Franchisees go through training before we allow them to open their toilet. We teach them everything from how to clean the toilet most effectively to how to generate demand and operate their business. We have three main customers—people who operate a toilet where they charge per use, our original customer; landlords and plot owners who operate them for tenants and charge through a rent increase; and schools and community institutions who build the cost into their operations. Training for each of these groups requires a slightly different approach.

Q: The Sanergy business model produces benefits beyond just sanitation—like increasing school attendance, especially for girls, and boosting crop yields. Tell us about the ripple effects of your work.

All too often, girls drop out of school once they get their period because they have no hygienic space. Something as simple as placing a feminine hygiene bin in the toilets means girls can remain in school. Our toilets have increased school enrollment by up to 20 percent.

Toilets located in shared plots increase safety at night, especially for women and children. Leaving a compound to find a toilet at night can be quite dangerous. We’ve actually seen decreases in sexual assault as a result of our toilets placed in these settings.

The fertilizers we produce increase farmer’s yield by up to 30%. Usually when we sell to farmers at first, we encourage them to use the fertilizer on a quarter-acre of land and leave another quarter acre untouched, so they can see the difference. This produces a powerful visual comparison of the impact.

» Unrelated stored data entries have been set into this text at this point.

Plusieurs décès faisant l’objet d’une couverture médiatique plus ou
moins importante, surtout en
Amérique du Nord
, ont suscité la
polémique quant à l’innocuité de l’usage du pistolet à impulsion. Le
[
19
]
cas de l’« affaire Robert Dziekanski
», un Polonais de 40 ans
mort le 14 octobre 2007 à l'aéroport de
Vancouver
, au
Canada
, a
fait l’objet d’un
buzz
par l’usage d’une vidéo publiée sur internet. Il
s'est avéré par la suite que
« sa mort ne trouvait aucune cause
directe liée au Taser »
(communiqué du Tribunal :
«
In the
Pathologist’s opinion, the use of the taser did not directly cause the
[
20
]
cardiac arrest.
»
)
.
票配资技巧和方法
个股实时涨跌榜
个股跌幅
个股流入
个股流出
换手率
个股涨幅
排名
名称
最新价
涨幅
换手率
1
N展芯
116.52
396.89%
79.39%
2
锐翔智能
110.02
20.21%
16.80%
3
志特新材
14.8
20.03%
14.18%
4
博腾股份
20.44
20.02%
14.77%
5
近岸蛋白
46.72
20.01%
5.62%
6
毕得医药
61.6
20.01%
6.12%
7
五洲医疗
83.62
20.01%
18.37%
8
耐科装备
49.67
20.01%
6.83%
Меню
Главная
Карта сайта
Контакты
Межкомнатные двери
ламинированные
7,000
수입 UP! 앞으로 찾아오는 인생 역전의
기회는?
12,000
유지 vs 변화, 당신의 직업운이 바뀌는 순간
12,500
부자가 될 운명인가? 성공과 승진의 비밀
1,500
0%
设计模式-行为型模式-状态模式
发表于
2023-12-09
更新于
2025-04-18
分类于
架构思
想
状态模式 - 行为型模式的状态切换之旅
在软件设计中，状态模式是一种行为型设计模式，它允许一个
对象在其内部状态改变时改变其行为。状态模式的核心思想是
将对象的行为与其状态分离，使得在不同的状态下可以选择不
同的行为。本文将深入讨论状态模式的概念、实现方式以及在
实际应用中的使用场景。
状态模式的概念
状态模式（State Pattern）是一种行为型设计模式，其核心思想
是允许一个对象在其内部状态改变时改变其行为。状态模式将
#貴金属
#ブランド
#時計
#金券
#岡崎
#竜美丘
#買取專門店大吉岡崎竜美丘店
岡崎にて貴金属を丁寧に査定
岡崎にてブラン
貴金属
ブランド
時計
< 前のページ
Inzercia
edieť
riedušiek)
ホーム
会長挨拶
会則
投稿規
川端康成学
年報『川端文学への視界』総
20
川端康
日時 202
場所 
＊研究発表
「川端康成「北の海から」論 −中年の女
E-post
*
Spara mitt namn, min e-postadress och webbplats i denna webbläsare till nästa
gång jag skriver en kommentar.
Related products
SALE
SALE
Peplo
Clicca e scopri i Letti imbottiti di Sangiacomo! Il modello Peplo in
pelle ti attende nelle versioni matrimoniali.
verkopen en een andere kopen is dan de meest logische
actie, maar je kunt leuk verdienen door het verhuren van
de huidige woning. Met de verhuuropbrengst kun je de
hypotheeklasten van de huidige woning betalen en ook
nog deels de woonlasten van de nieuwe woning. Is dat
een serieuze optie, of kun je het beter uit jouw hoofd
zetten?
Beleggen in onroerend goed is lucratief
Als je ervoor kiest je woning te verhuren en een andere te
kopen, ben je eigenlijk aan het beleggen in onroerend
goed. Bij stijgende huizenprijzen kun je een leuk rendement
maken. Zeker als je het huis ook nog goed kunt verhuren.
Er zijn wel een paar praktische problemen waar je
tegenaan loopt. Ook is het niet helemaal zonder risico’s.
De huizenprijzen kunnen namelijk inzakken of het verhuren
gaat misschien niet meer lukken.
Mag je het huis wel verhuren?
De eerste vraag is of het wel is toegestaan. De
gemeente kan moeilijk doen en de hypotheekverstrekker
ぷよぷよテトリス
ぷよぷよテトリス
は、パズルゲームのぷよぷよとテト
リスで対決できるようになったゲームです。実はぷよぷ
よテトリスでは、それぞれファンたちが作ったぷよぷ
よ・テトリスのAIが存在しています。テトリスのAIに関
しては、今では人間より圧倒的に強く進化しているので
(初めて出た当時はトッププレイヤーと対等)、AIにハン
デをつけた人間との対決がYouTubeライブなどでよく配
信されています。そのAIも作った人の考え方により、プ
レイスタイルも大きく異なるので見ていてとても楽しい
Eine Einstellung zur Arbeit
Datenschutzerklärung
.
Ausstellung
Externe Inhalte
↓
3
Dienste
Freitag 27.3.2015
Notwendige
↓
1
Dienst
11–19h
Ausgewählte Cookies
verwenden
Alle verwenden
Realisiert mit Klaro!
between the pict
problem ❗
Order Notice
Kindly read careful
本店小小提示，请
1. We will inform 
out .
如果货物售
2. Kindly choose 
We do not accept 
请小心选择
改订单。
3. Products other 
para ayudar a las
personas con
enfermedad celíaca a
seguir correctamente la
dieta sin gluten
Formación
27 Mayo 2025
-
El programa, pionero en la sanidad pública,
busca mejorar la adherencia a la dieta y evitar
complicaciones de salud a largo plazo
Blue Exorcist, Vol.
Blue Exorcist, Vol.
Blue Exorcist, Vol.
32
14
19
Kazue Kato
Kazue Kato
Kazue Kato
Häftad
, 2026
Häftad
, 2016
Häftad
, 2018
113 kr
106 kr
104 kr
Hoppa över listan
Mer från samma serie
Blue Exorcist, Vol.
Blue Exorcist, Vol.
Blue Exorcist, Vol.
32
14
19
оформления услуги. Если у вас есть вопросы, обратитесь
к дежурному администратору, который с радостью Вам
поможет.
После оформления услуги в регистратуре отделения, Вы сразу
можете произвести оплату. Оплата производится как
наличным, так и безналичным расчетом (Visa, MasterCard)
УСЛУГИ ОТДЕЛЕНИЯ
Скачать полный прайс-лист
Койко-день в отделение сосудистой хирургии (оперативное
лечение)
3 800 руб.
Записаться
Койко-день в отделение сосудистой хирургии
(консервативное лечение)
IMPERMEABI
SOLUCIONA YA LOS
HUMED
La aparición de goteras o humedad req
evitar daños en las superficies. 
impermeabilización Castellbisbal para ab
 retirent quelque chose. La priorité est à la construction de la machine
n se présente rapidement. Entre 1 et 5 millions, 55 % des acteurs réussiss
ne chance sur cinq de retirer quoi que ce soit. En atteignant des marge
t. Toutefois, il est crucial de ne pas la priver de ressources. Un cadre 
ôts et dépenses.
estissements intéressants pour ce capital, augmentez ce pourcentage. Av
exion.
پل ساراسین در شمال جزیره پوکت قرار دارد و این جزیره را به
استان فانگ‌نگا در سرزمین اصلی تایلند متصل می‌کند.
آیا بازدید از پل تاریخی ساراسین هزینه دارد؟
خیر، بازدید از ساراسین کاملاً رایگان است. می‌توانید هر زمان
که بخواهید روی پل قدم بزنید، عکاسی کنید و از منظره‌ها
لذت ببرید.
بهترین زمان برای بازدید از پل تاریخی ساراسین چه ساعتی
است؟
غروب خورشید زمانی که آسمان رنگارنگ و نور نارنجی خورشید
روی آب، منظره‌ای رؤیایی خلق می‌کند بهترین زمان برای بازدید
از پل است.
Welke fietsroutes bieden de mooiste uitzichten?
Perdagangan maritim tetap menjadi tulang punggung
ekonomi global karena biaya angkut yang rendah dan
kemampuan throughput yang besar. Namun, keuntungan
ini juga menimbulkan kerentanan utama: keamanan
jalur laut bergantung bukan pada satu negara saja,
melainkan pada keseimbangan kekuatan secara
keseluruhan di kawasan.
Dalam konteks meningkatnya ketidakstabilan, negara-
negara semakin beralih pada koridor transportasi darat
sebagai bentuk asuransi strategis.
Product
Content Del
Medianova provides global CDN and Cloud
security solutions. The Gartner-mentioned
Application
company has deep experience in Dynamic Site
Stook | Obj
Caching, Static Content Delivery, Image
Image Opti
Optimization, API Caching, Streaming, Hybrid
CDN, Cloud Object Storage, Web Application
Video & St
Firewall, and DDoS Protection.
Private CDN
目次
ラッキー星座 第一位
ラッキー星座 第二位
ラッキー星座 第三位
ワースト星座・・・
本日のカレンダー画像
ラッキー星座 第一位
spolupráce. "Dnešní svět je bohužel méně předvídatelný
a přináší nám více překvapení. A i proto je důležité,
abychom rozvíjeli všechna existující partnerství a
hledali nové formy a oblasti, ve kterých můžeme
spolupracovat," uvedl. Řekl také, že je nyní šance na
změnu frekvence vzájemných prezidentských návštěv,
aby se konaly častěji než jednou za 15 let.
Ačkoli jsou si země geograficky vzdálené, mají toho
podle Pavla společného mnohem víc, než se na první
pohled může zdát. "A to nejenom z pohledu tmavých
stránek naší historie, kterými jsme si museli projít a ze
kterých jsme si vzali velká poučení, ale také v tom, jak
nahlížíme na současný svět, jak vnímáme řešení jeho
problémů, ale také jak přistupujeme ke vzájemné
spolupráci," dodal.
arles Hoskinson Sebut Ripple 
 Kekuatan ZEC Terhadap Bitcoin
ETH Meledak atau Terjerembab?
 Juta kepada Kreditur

Q: What does growth look like for Sanergy in the next few years?

In our next phase, we plan to grow inward, which means increasing density of where we work. We have 40,000 people using our network every day, which is great. But there are upwards of 1 million people living where we work. Clearly there’s a lot further we can go. Increased density will also improve our operational efficiency.

We are also strengthening our collaboration with the government. Our goal is to become the primary sanitation provider within certain areas in the next three to five years.

Q: What are the greatest challenges of running Sanergy? What keeps you up at night?

It’s always challenging to work in informal settlements. By definition, we are operating in communities that are constantly changing. They’re not stable or formalized. Every day that leads to new challenges. As much as we try to create structure and processes, we always have to balance that with flexibility and adaptability. It can be fun and exhilarating, and it can also be stressful.